- [Directive]: Display each line of the records that contains the word "this".

+++ Data for processing +++

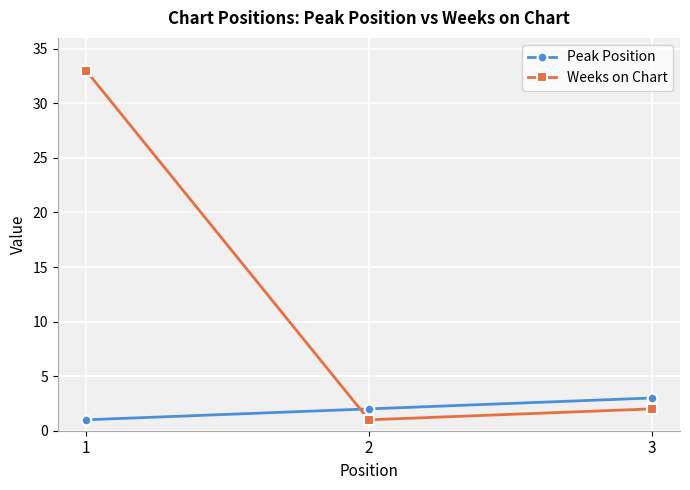

Reading right to left, list all the values displayed in this chart.

Peak Position: 3=3	2=2	1=1
Weeks on Chart: 3=2	2=1	1=33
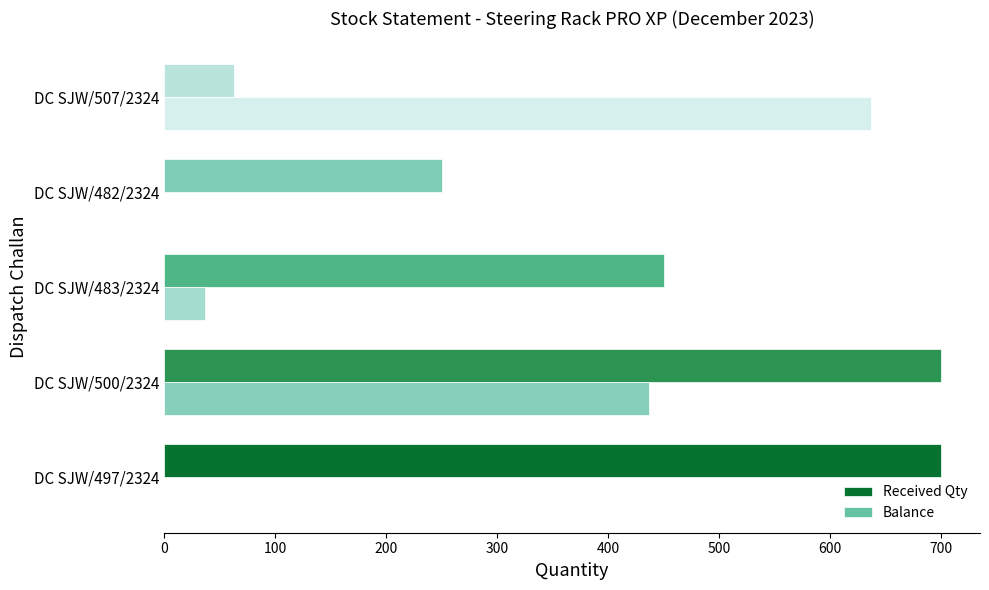

Which series changed the most between DC SJW/500/2324 and DC SJW/482/2324?

Received Qty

+++

- [Answer section]:
Reading right to left, list all the values displayed in this chart.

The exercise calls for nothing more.